Wow, I just cut and pasted this for my Russian notes if and when I finally tackle that intimidating language. If he doesn’t chime in on this thread, I will have to ask JaliscoState what he thinks about the 100,000 word mark he recently passed. In a prior discussion with him, he suggested that 60K words would be the “potential fluency” mark as Steve K has put it. Your experiences seem to confirm that.

The fact that you and JaliscoS both speak English and Spanish like me encourages my Russian study. French ability is an equal bonus since that’s on my list too!

Yes, that is true. Like I said, “If you and your son are really enjoying German together, and you are good at it, then by all means continue.” You’ll have a fun activity together and you’ll get a foreign language under your belt. For the second part of what I said, I was only suggesting that you shouldn’t sacrifice your interest in Russian MERELY because you found a less interesting language easier. For example, I would be very interested in Italian or German culture, especially with Spanish under my belt.

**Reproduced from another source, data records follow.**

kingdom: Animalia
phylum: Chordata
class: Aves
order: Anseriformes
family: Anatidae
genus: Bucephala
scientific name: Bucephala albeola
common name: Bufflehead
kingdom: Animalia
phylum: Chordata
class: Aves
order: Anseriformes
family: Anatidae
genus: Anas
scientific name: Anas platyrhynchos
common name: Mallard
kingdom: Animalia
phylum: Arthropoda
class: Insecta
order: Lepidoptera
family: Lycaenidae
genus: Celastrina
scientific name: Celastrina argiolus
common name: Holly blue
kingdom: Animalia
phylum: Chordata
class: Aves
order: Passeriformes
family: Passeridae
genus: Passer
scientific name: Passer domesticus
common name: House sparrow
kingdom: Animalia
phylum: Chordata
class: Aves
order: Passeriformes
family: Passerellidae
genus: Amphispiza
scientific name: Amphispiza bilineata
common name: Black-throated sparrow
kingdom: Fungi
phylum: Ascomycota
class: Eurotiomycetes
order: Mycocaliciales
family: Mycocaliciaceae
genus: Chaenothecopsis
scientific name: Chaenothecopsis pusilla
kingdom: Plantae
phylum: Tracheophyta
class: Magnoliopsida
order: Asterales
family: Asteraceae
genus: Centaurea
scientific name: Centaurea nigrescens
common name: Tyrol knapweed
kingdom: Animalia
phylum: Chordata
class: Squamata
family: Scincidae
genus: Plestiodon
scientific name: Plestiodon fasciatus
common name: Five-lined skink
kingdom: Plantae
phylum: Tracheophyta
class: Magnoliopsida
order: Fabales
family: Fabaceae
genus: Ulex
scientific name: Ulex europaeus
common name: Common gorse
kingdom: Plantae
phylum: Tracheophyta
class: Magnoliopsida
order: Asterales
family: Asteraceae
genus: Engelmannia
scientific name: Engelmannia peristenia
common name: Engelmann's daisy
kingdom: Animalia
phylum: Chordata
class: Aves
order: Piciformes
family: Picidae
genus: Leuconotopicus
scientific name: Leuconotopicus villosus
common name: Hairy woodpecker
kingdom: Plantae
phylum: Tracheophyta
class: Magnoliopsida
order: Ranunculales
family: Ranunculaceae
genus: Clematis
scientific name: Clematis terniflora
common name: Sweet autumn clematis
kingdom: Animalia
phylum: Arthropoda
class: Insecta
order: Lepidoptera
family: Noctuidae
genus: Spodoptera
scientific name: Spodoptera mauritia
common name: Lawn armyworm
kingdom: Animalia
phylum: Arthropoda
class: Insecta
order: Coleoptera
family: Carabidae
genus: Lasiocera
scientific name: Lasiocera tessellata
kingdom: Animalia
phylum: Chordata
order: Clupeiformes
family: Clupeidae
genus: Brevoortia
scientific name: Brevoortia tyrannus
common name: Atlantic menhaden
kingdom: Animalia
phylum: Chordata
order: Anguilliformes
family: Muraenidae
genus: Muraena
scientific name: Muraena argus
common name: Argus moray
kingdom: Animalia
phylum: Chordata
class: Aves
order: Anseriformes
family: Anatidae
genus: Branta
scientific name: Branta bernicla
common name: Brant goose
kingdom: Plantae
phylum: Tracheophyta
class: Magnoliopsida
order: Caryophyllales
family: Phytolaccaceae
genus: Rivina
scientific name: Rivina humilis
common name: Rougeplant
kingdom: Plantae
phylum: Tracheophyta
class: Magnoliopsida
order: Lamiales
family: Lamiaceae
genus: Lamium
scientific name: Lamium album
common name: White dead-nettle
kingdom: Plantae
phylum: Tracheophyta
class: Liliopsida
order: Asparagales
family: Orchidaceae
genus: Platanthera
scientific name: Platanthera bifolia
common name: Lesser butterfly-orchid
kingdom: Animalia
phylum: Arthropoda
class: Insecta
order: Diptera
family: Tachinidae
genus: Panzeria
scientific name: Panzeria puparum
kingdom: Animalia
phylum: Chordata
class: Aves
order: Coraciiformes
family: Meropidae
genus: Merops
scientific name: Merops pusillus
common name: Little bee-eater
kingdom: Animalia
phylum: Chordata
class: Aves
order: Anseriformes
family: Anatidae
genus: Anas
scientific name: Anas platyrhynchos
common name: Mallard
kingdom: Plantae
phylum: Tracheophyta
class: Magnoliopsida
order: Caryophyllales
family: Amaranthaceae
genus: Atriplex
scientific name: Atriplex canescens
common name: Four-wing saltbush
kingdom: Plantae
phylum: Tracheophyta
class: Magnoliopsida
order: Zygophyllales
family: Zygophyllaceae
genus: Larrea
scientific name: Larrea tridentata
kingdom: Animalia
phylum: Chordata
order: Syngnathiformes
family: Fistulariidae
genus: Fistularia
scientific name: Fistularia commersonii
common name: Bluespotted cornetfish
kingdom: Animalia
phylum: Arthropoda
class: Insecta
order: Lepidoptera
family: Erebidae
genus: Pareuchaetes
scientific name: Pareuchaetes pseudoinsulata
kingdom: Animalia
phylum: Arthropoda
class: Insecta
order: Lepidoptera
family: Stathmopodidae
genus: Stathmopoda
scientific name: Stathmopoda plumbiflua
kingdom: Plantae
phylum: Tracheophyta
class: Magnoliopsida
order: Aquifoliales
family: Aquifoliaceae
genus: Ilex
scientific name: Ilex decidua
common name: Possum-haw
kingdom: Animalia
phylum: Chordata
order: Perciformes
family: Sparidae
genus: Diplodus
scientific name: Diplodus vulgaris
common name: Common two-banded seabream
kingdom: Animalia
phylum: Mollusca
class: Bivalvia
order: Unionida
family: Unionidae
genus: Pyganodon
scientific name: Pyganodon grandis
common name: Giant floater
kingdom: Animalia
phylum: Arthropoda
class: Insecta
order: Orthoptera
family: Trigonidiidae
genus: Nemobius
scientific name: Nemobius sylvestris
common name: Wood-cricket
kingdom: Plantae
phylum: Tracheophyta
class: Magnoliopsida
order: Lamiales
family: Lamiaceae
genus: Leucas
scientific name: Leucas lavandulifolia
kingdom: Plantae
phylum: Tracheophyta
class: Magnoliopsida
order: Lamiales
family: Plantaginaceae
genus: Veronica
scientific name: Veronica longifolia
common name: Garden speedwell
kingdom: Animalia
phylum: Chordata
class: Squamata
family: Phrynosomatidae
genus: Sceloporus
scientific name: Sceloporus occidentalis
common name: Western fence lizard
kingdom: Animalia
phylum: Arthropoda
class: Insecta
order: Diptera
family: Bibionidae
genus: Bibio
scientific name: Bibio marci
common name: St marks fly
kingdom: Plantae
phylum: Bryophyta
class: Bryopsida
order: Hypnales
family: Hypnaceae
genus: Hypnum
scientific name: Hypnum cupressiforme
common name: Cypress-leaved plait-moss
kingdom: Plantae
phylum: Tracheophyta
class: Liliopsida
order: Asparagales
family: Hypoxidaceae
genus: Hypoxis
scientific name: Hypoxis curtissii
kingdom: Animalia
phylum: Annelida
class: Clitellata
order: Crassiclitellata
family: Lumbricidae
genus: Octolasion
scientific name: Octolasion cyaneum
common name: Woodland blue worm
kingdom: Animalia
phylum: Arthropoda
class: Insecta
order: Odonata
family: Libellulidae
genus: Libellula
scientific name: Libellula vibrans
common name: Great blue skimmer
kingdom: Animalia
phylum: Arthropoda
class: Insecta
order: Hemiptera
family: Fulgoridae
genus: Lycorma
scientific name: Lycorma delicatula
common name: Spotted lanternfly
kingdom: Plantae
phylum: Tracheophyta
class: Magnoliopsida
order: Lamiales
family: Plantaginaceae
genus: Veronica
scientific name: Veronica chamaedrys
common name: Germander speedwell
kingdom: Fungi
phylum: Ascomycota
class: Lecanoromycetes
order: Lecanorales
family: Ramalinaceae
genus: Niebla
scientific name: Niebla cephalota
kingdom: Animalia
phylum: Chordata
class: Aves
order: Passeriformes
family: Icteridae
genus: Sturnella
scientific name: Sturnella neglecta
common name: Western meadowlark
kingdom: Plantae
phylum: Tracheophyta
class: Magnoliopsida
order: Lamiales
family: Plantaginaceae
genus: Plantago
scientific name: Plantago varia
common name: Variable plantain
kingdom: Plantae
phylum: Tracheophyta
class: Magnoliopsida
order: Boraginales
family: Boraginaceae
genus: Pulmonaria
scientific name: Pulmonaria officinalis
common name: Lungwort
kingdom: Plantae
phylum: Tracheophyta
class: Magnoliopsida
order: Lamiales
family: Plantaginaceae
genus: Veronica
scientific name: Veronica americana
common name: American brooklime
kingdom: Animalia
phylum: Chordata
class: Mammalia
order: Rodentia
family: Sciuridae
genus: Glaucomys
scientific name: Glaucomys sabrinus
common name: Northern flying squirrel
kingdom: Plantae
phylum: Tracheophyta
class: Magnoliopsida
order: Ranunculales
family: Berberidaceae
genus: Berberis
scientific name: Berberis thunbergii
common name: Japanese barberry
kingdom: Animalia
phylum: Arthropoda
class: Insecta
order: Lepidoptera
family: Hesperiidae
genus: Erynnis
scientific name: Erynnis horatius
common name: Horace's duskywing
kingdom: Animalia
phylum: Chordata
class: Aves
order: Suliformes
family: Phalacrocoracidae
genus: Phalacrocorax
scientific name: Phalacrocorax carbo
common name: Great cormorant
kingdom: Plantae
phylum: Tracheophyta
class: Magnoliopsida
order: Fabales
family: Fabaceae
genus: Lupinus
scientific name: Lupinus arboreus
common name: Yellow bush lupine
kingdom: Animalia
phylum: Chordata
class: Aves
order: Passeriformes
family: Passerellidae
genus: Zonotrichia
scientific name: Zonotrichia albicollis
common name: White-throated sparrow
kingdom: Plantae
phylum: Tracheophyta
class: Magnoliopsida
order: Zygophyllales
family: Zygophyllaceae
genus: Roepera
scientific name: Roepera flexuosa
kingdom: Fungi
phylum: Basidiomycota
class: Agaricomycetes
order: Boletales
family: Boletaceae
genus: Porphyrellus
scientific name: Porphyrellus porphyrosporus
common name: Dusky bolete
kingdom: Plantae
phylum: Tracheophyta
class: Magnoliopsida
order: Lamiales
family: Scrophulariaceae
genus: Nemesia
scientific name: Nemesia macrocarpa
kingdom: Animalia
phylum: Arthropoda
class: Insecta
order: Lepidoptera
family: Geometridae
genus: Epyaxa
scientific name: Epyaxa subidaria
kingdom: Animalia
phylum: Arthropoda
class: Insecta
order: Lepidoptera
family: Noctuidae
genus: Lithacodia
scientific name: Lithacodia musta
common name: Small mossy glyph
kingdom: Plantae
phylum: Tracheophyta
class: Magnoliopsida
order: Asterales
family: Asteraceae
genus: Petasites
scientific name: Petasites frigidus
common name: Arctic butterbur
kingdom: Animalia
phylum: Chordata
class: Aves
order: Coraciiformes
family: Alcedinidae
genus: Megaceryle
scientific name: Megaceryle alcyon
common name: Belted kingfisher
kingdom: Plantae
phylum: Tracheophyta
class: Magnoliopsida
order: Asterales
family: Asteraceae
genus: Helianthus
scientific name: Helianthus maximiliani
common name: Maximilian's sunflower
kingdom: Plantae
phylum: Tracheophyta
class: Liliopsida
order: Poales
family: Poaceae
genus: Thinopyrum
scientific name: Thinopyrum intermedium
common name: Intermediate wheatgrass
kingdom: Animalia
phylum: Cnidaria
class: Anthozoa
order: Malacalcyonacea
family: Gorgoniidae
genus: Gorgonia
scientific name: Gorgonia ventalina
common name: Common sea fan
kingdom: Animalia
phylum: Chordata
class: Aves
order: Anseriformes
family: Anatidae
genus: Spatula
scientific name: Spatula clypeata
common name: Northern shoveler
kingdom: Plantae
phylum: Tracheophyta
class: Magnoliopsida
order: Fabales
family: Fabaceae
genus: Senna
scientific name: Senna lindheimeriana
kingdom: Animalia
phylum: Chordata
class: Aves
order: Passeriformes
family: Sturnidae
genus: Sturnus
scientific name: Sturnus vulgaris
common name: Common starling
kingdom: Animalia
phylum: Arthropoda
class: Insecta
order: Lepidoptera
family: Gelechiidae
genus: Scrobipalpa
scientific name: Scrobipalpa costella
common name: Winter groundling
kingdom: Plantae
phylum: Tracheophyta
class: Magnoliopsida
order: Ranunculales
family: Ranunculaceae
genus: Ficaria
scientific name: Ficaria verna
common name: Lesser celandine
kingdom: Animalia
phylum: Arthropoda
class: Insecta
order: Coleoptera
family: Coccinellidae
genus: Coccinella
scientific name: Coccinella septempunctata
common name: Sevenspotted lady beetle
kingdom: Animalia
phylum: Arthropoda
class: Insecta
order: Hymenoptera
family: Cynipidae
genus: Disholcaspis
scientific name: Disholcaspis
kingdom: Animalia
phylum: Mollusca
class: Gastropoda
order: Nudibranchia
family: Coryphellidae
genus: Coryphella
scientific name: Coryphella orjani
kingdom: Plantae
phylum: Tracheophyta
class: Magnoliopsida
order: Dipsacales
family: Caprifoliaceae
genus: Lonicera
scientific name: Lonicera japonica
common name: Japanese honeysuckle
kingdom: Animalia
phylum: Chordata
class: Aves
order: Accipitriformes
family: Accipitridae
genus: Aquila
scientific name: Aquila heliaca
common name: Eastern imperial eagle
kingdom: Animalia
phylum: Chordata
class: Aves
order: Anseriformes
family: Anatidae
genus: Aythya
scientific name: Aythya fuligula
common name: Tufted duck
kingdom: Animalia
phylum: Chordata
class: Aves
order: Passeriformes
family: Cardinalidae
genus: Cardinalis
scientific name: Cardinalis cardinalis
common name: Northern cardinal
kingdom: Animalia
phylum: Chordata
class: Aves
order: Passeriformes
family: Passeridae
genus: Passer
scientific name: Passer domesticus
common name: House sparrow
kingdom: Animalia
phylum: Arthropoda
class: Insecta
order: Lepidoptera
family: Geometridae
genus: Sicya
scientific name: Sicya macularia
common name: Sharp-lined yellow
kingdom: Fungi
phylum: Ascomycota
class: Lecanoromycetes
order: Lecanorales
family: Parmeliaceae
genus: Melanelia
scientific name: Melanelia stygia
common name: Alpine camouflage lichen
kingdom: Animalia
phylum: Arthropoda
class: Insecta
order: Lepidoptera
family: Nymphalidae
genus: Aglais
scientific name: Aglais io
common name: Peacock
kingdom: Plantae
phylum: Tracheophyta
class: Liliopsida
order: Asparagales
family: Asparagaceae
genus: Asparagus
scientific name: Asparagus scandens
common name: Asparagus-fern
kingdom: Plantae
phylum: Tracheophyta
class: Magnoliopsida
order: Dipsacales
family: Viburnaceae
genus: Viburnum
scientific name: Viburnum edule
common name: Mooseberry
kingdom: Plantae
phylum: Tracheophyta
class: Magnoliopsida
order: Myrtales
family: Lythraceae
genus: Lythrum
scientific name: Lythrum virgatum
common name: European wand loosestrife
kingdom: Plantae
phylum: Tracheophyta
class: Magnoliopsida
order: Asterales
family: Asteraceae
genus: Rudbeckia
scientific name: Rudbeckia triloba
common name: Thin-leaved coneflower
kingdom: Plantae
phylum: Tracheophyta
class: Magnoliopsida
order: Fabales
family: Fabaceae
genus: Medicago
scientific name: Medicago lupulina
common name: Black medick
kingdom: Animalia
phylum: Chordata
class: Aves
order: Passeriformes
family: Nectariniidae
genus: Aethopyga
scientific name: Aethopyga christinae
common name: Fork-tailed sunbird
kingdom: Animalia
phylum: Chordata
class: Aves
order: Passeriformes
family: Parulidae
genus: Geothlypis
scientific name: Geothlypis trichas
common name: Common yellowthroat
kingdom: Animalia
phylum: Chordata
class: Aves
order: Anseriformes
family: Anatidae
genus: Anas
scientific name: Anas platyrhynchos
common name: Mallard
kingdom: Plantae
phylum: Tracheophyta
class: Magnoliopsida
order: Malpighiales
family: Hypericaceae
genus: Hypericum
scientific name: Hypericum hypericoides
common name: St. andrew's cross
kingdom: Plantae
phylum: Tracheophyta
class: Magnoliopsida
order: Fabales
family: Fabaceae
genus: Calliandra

However, I wouldn’t pursue them over French or Russian (that I am even more interested in) just because I found them easier.

+LILinguist I wish you success with Russian and French, they’re both beautiful languages

“…I understand now much better than when I first attempted to read it…”

This is an interesting aspect of language learning - coming back to an old text and finding it has become transparent :slight_smile:

I bought a copy of Wolfgang Koeppen’s 1953 novel “Das Treibhaus” when I was living in Germany as a student. This was a time when I was speaking the language every day, making seminar presentations at a university, watching German TV, seeing dubbed films at the cinema, etc; you could say I felt like a reasonably fluent speaker. Yet I found this book just a little too difficult to read. I could manage German translations of Agatha Christie and the like, but this book by Kloeppen had just a few too many unknown words for me.

Well, in the course of a major clear-up of my library recently, I came across this very book again. It is strange because looking at the first few pages I can almost pick out the very same words which drew a blank back then, but which I can now immediately understand.

(It has taken me so many years of effort to achieve this level of literacy in ONE foreign language. I have nothing but profound admiration for those people like Francisco who have achieved this feat in multiple languages!)

Wonderful example, Jay. Yes, sometimes it feels almost like magic

Thanks. As I’ve said before, once I get finished moving, and buy an iPad2 (the original doesn’t work with LingQ app anymore), I am going to bang out a novel or two in Spanish in LingQ to jack my read words to 2 million and my known words over 33,200 (Advanced Level 3 in LingQ). I’ll read then a novel or non fiction book without LingQ, then maybe Don Quijote with LingQ (always wanted to read). I think I can bang both out in 2 90 Day challenges of 1.5 hours/day. I will then have completed 13-1400 hours of total Spanish learning.

Then the question. Which first: French, Russian, or Chinese?

Awesome!! Question: How do you read a novel on LingQ?

You just import it under the “Import Lesson” section. So far, I’ve incorporated large texts I have found online, or in Microsoft Word or even PDF format. Steve and others swear by a program called Calibre (which I believe is free) whereby you can convert epub files (what most ebooks come it) to more importable friendly formats to read on LingQ.

I personally haven’t done this yet, but for my next batch of imports, I will.